During the first quarter, the company's revenue remained relatively stable year-over-year at $40.4 million. However, it recorded a net loss of $1.2 million attributable to shareholders, a sharp contrast to the $11.2 million net income reported in the same period last year. Adjusted EBITDA also saw a notable decrease of 43%, settling at $9 million. Incoming CEO and co-founder Kevin McCrystle emphasized the company's commitment to accelerating AI integration across all operational facets, shifting towards more agile and compact teams.

Despite the overall challenges, the sports data services segment demonstrated growth, with revenue increasing by 13% year-over-year to $11.2 million. This growth was primarily fueled by expanding enterprise partnerships, particularly with OpticOdds, which saw a 24% quarter-over-quarter increase in active partners. Conversely, marketing revenue experienced a 5% decline, largely due to difficulties with search algorithms and regulatory hurdles in European markets.

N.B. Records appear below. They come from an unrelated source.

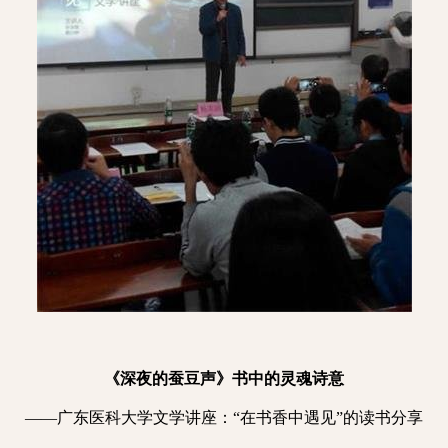
《深夜的蚕豆声》书中的灵魂诗意
——广东医科大学文学讲座：“在书香中遇见”的读书分享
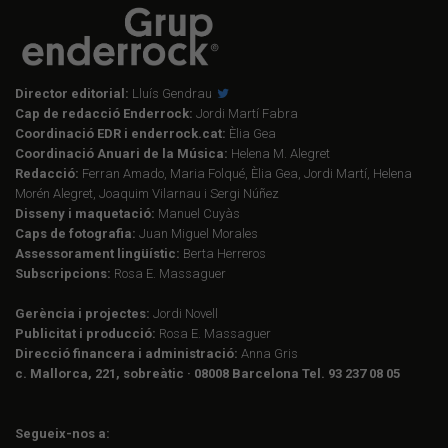
Director editorial:
Lluís Gendrau
Cap de redacció Enderrock:
Jordi Martí Fabra
Coordinació EDR i enderrock.cat:
Èlia Gea
Coordinació Anuari de la Música:
Helena M. Alegret
Redacció:
Ferran Amado, Maria Folqué, Èlia Gea, Jordi Martí, Helena
Morén Alegret, Joaquim Vilarnau i Sergi Núñez
Disseny i maquetació:
Manuel Cuyàs
Caps de fotografia:
Juan Miguel Morales
Assessorament lingüístic:
Berta Herreros
Subscripcions:
Rosa E. Massaguer
Gerència i projectes:
Jordi Novell
Publicitat i producció:
Rosa E. Massaguer
Direcció financera i administració:
Anna Gris
c. Mallorca, 221, sobreàtic · 08008 Barcelona Tel. 93 237 08 05
Segueix-nos a:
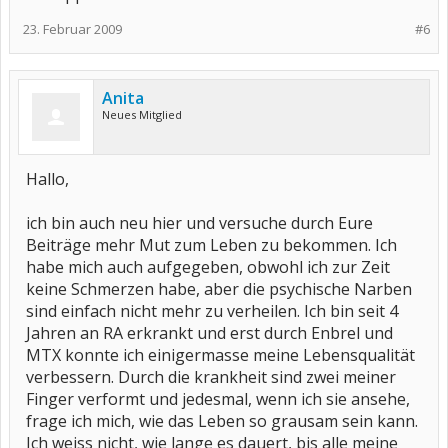
23. Februar 2009
#6
Anita
Neues Mitglied
Hallo,
ich bin auch neu hier und versuche durch Eure
Beiträge mehr Mut zum Leben zu bekommen. Ich
habe mich auch aufgegeben, obwohl ich zur Zeit
keine Schmerzen habe, aber die psychische Narben
sind einfach nicht mehr zu verheilen. Ich bin seit 4
Jahren an RA erkrankt und erst durch Enbrel und
MTX konnte ich einigermasse meine Lebensqualität
verbessern. Durch die krankheit sind zwei meiner
Finger verformt und jedesmal, wenn ich sie ansehe,
frage ich mich, wie das Leben so grausam sein kann.
Ich weiss nicht, wie lange es dauert, bis alle meine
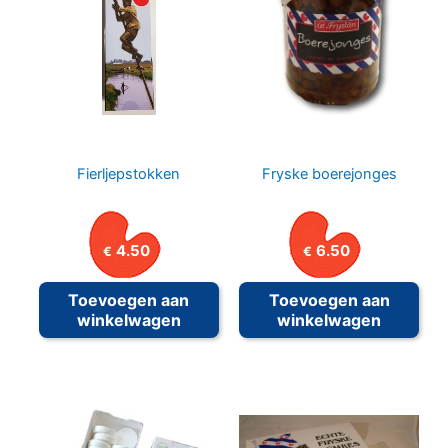
Fierljepstokken
Fryske boerejonges
4.50
6.50
€
€
Toevoegen aan
Toevoegen aan
winkelwagen
winkelwagen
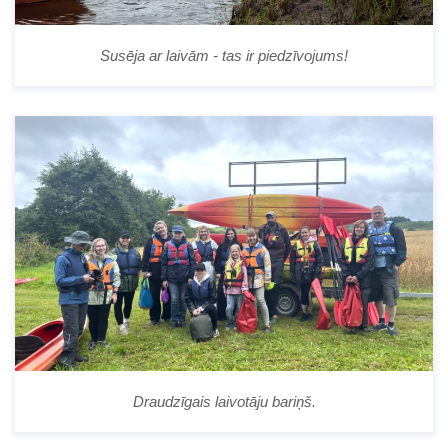
Susēja ar laivām - tas ir piedzīvojums!
Draudzīgais laivotāju bariņš.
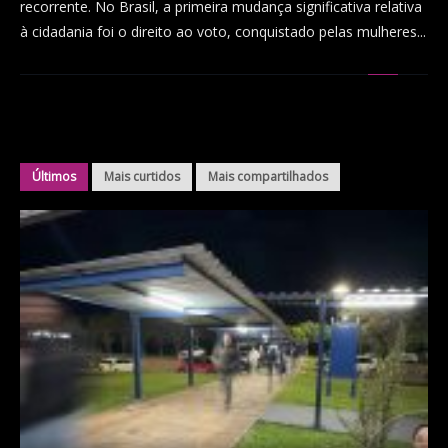
recorrente. No Brasil, a primeira mudança significativa relativa
à cidadania foi o direito ao voto, conquistado pelas mulheres...
Últimos
Mais curtidos
Mais compartilhados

Currently, Gambling.com Group boasts a market capitalization of approximately $145.3 million. The stock's 52-week trading range has seen a high of $14.95 and a low of $3.51. Following the earnings release, the stock was trading near its 52-week low, having depreciated by nearly 67% over the past year. As of March 31, 2026, the company reported $8.4 million in cash and cash equivalents and total borrowings amounting to approximately $121.3 million. While Benzinga's Edge Stock Rankings indicate a positive short-term price trend for GAMB shares, the medium and long-term trends remain unfavorable.

In summary, Gambling.com Group's stock experienced a significant after-hours decline as a result of revised financial forecasts and a substantial restructuring initiative. The company's strategy involves a greater reliance on AI and a reduced workforce to achieve operational efficiencies and cost savings. Despite some growth in its sports data segment, challenges in marketing revenue and regulatory headwinds have impacted its overall financial performance and outlook.